Es war einmal ein König, der hatte drei Söhne. Die beiden Älteren waren stark und stolz, der Jüngste aber war still und von gutem Herzen. Eines Tages verirrte sich der König auf der Jagd und kam erst spät zurück; er berichtete, dass er im tiefsten Wald einem weißen Hirsch begegnet sei, der menschliche Worte sprach:
„Wer mich fängt, dem bringe ich Glück und Heil für das ganze Reich.“
Da sandte der König seine Söhne aus, nacheinander den Hirsch zu erjagen.
Der Älteste ritt mit glänzendem Schwert und stolzem Gefolge.

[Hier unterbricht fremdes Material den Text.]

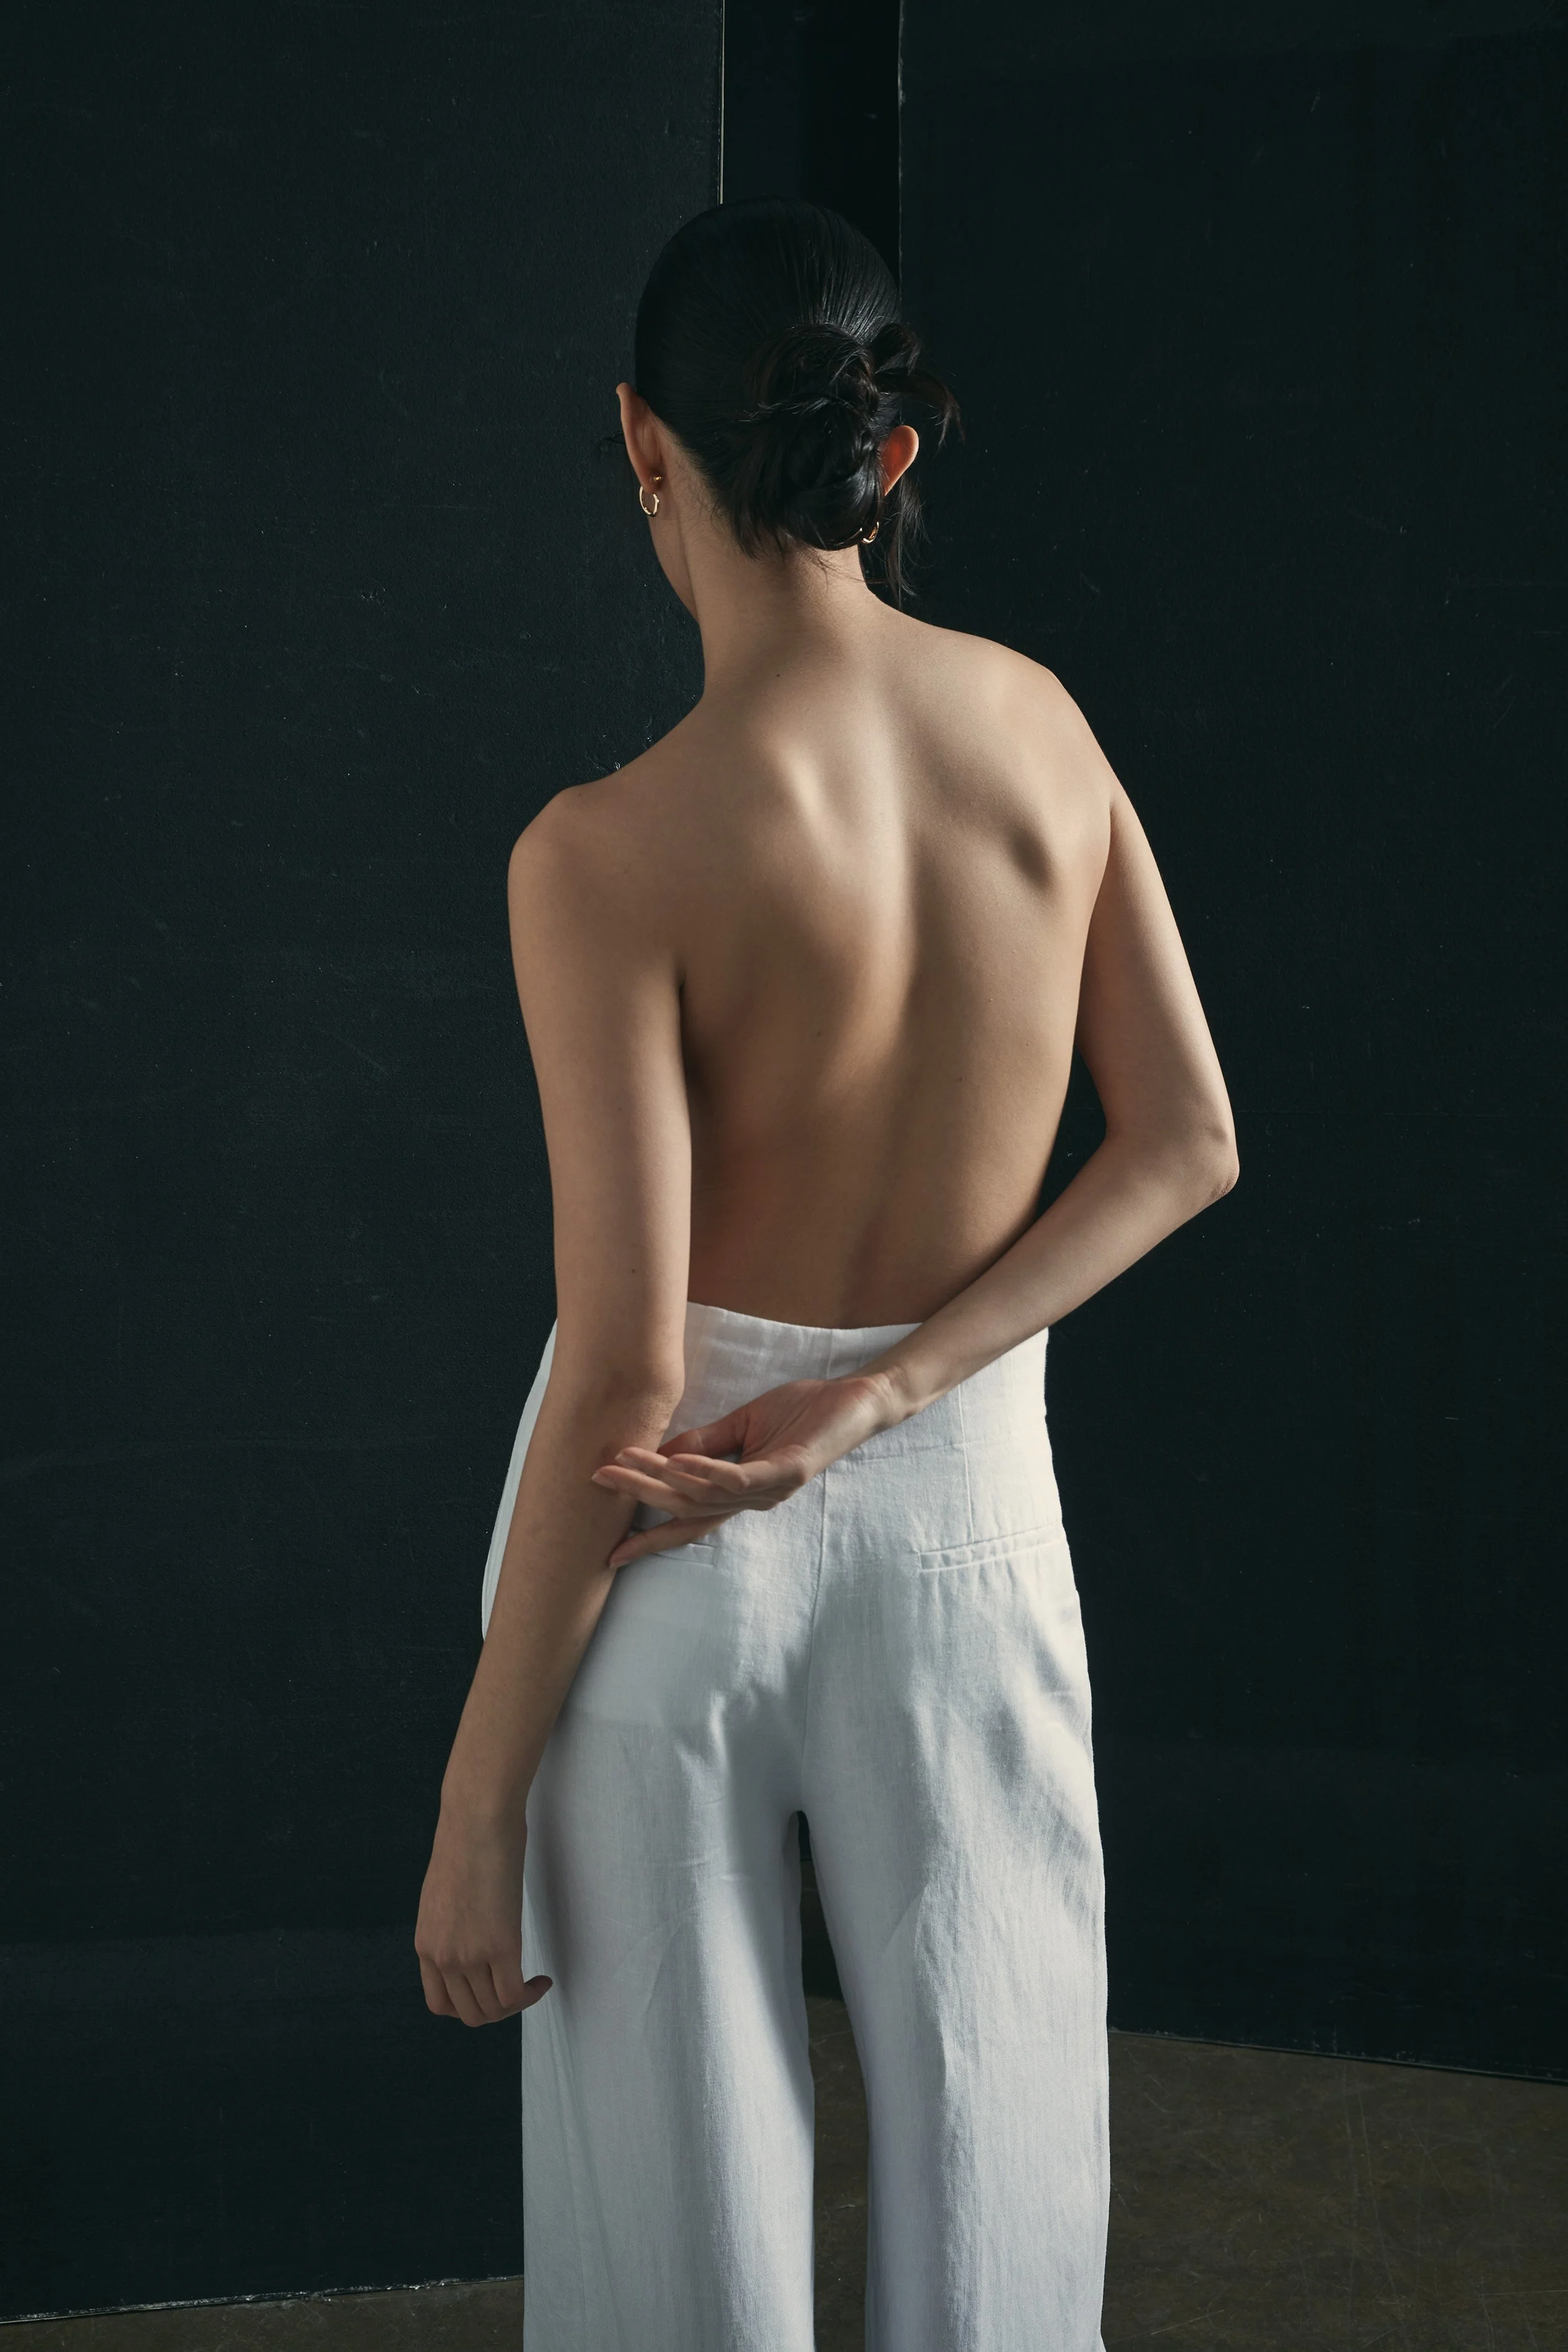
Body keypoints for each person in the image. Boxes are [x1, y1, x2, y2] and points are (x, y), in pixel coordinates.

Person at [415, 198, 1237, 2352]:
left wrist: (474, 1793)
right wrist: (884, 1392)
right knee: (1002, 2159)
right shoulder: (1037, 730)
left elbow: (622, 1364)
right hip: (960, 1504)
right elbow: (1185, 1140)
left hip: (663, 1533)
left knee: (667, 2237)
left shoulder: (602, 853)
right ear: (886, 452)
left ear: (639, 445)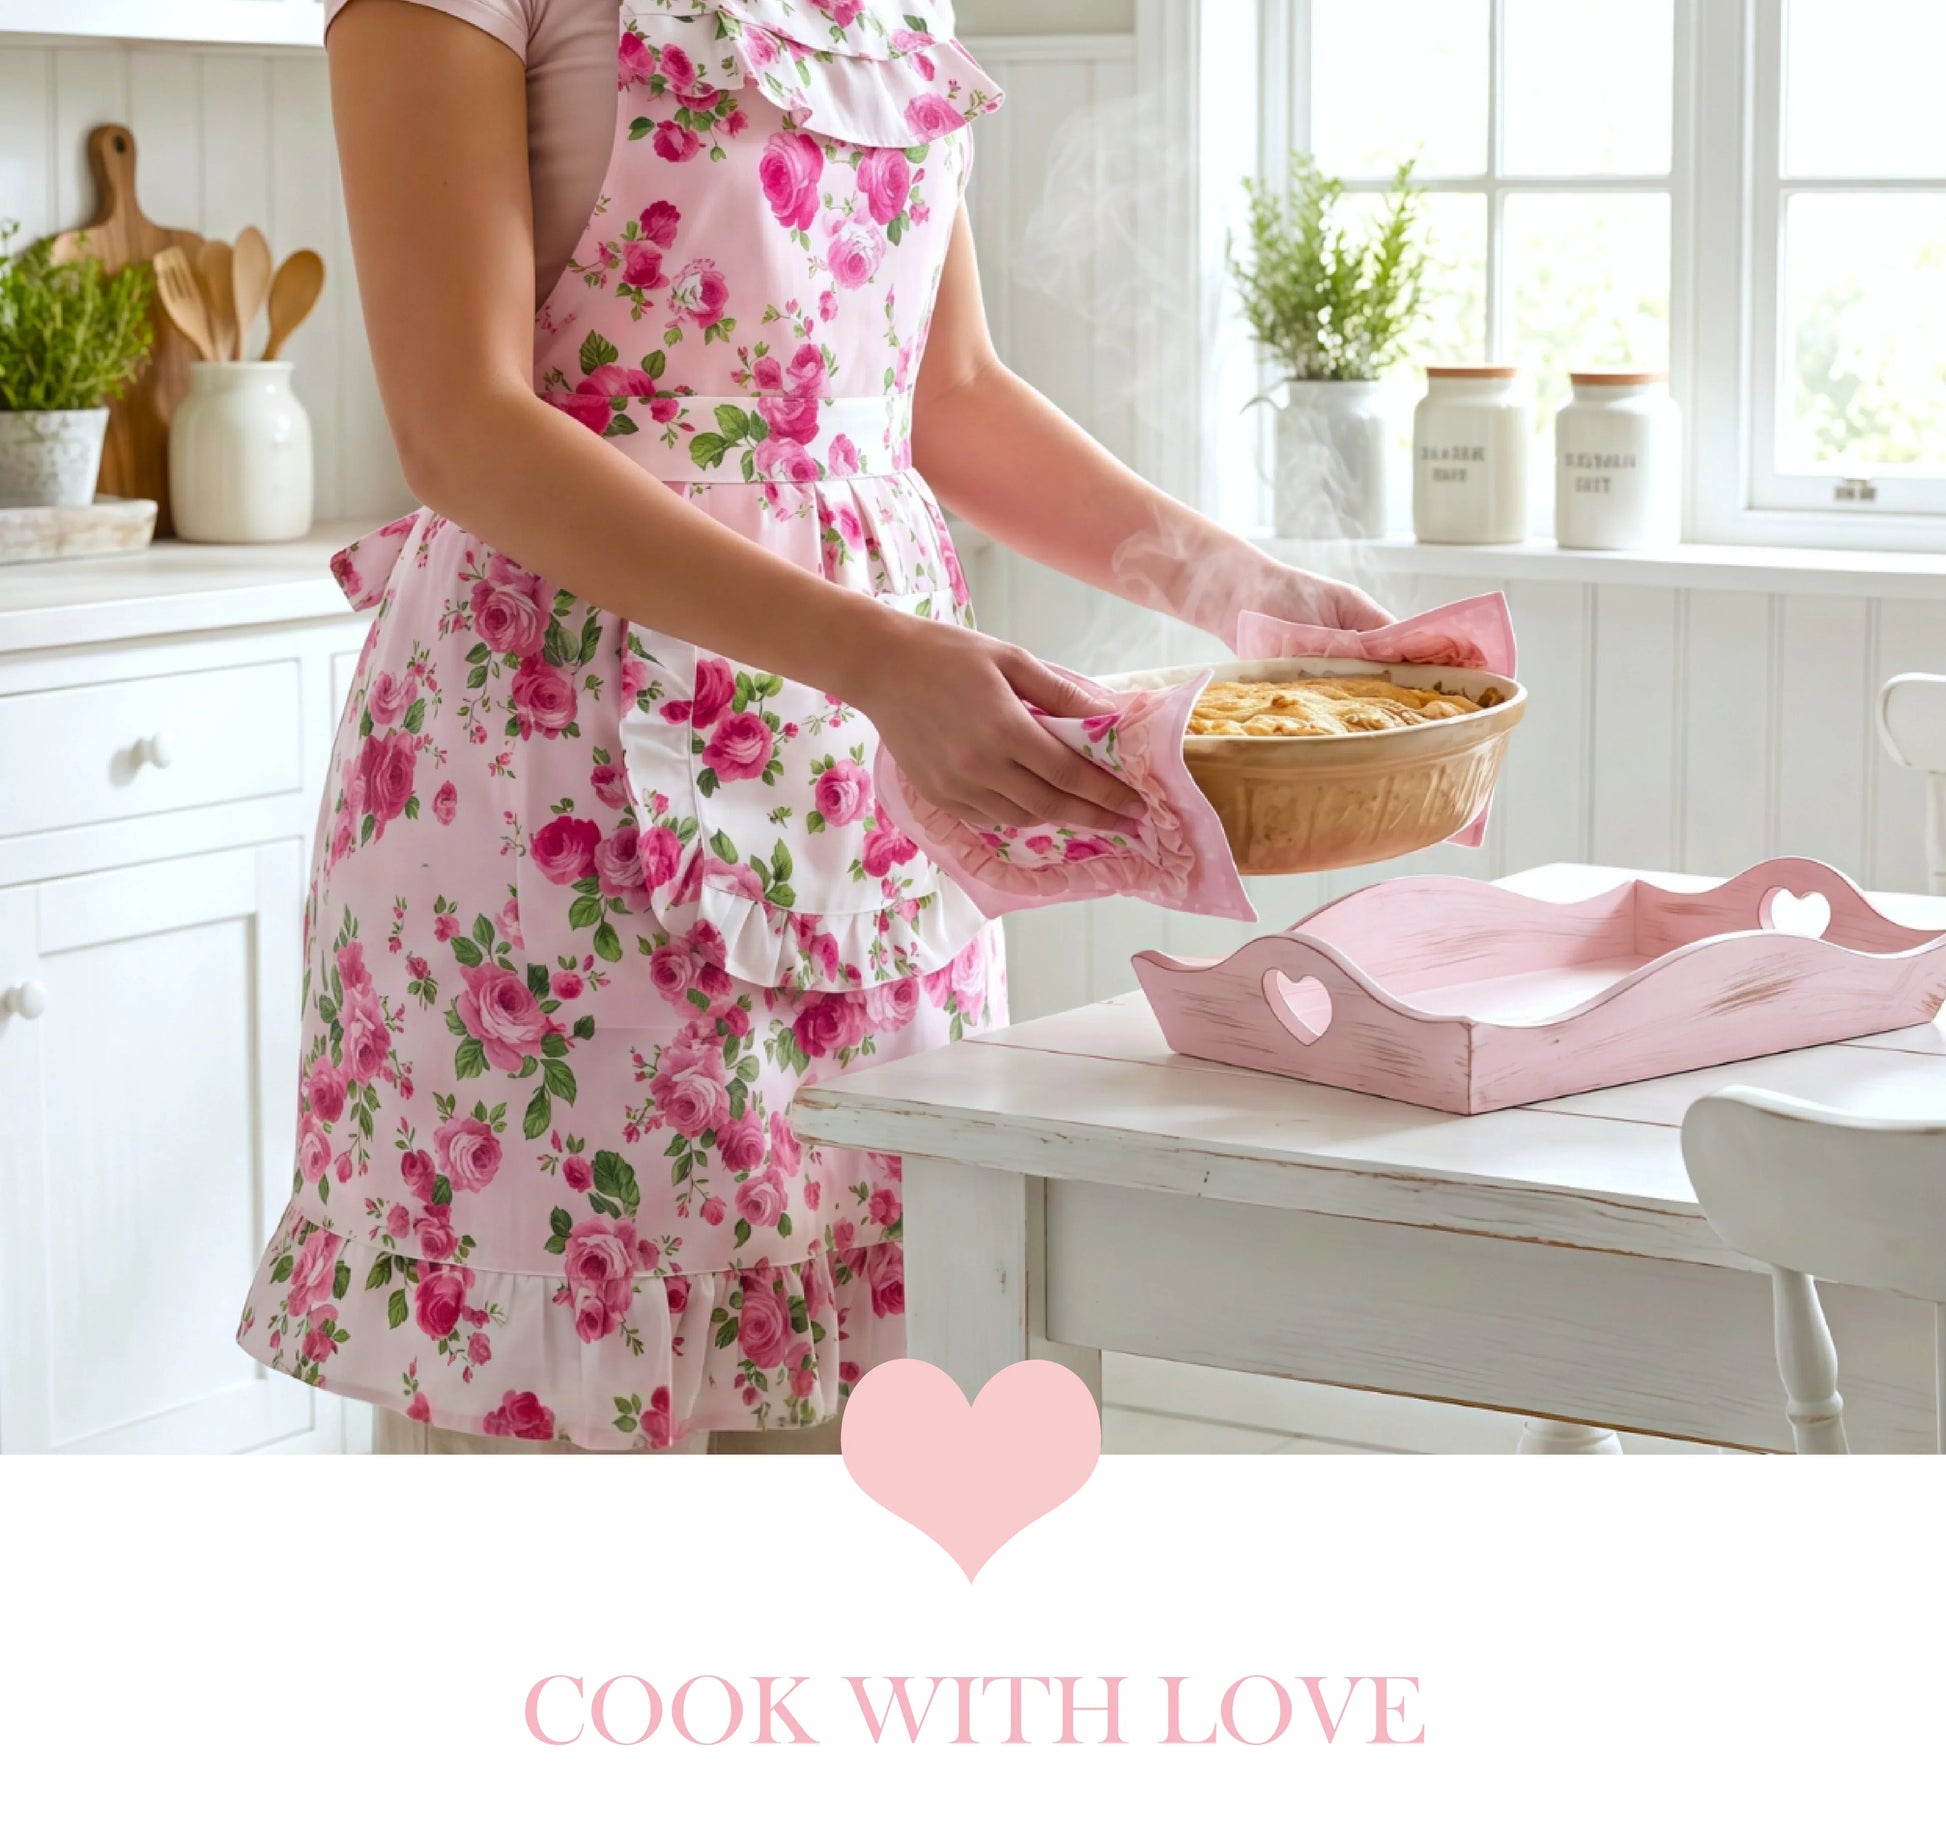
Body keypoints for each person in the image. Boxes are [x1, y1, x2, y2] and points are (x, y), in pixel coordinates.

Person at [234, 0, 1391, 1454]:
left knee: (884, 1402)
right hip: (564, 787)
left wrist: (1242, 588)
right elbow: (461, 422)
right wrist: (878, 658)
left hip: (881, 776)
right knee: (573, 1472)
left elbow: (940, 390)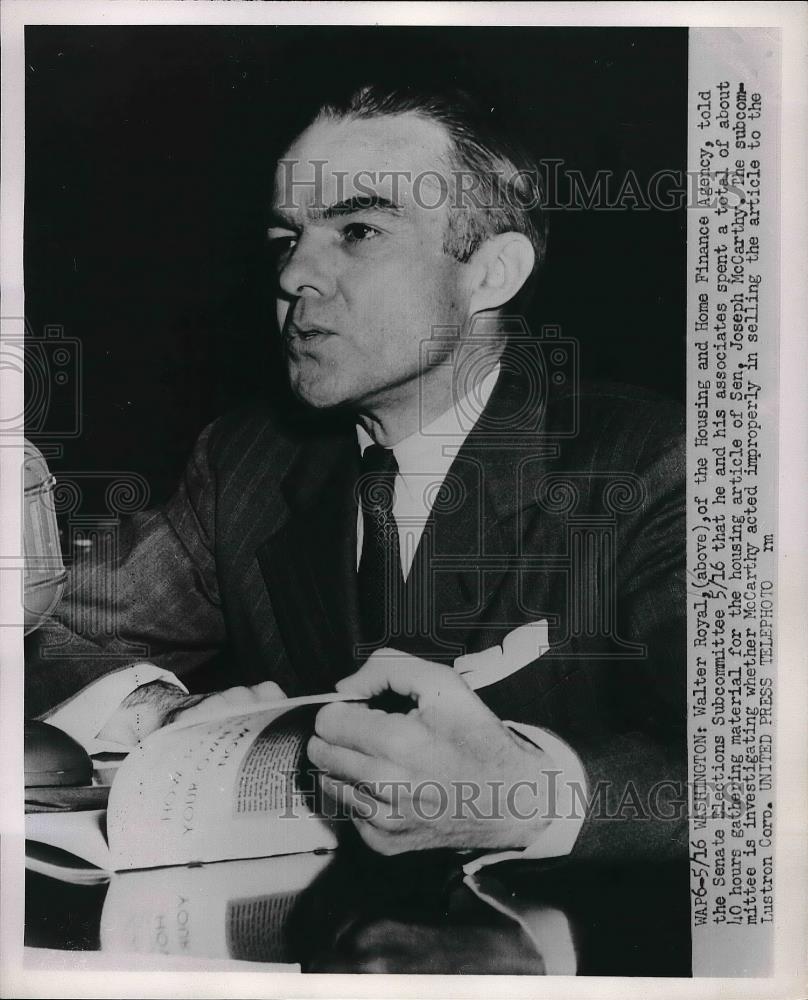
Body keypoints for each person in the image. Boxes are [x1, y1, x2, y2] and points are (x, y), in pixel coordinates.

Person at [27, 84, 687, 863]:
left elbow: (758, 774)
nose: (295, 275)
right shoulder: (248, 461)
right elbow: (41, 630)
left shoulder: (656, 464)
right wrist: (152, 711)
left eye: (359, 229)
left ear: (493, 272)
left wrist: (530, 800)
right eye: (287, 238)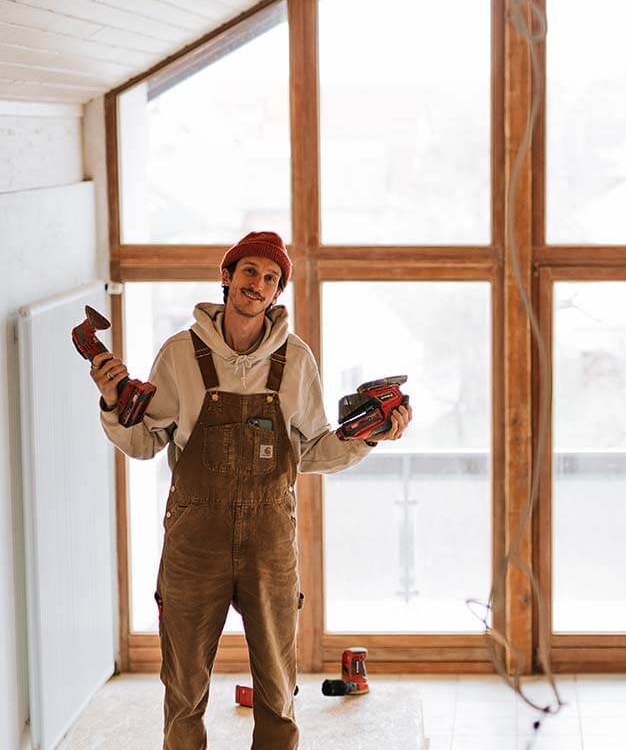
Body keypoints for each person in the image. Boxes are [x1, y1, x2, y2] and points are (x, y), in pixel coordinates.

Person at [90, 231, 411, 750]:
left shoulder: (296, 361)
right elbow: (146, 442)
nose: (257, 284)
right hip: (195, 544)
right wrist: (111, 403)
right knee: (184, 689)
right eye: (249, 272)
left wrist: (370, 437)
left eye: (270, 278)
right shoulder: (179, 354)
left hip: (269, 542)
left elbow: (310, 452)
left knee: (279, 691)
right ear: (227, 276)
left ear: (278, 291)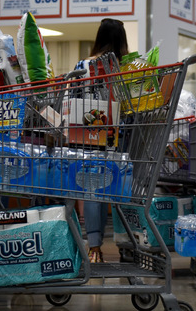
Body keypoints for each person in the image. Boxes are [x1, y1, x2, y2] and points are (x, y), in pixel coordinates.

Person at [74, 18, 129, 264]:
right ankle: (128, 241)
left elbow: (70, 99)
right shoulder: (128, 68)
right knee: (125, 188)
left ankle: (94, 247)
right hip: (122, 138)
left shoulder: (82, 65)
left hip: (89, 136)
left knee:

Als er den Hirsch sah, bat dieser: „Schone mich und teile nur ein Stück Brot mit mir, so will ich dir dienen.“ Doch der Prinz lachte: „Ich füttere keine Tiere!“ Da stürzte sein Pferd, und er musste schmerzlich heimkehren.
Der Zweite zog mit Speer und Hunden. Wieder bat der Hirsch um ein Stück Brot und einen Schluck Wasser. Der Prinz aber sprach: „Ich gebe nichts, ich nehme nur!“ Da fuhren die Hunde auf ihn los, sodass er fliehen musste.
Endlich kam der Jüngste, der stille Prinz. Er hatte nur ein Stückchen Schwarzbrot in der Tasche. Als der Hirsch ihn bat, brach er es sogleich entzwei und sprach: „Teil mit mir, Freund, so bleibe ich nicht allein.“ Da verwandelte sich der Hirsch in einen alten Mann mit langem Bart.
Der sprach: „Weil du gütig bist, will ich dir helfen. Dreimal sollst du mich rufen, wenn Not dich trifft.“ Und er reichte dem Prinzen ein goldenes Horn.
Auf dem Heimweg verirrte sich der Jüngste in einer wilden Schlucht. Da blies er ins Horn, und sogleich stand der Hirsch wieder da, trug ihn sanft hinaus und zeigte ihm einen verborgenen Schatz.
Ein zweites Mal, als eine Räuberbande den Prinzen gefangen nahm, blies er ins Horn; der Hirsch kam, stieß mit mächtigen Geweihen, dass die Räuber flohen, und befreite ihn.
Ein drittes Mal, als die Prinzessin aus dem Nachbarreich von einem Drachen entführt ward, blies er in höchster Not ins Horn. Da sprang der Hirsch aus dem Wald hervor, schlug mit den Hufen, dass der Drache zu Boden fiel, und der Prinz konnte die Jungfrau erretten.
So brachte er sie heim, und der König sprach: „Nicht die Stärke der Waffen, sondern Güte und Demut haben dir das Reich bewahrt.“ Der Jüngste erhielt die Krone und die Prinzessin zum Weib, und das goldene Horn wurde in Ehren gehalten.
Und wenn sie nicht gestorben sind, so leben sie noch heute im Segen des sprechenden Hirsches.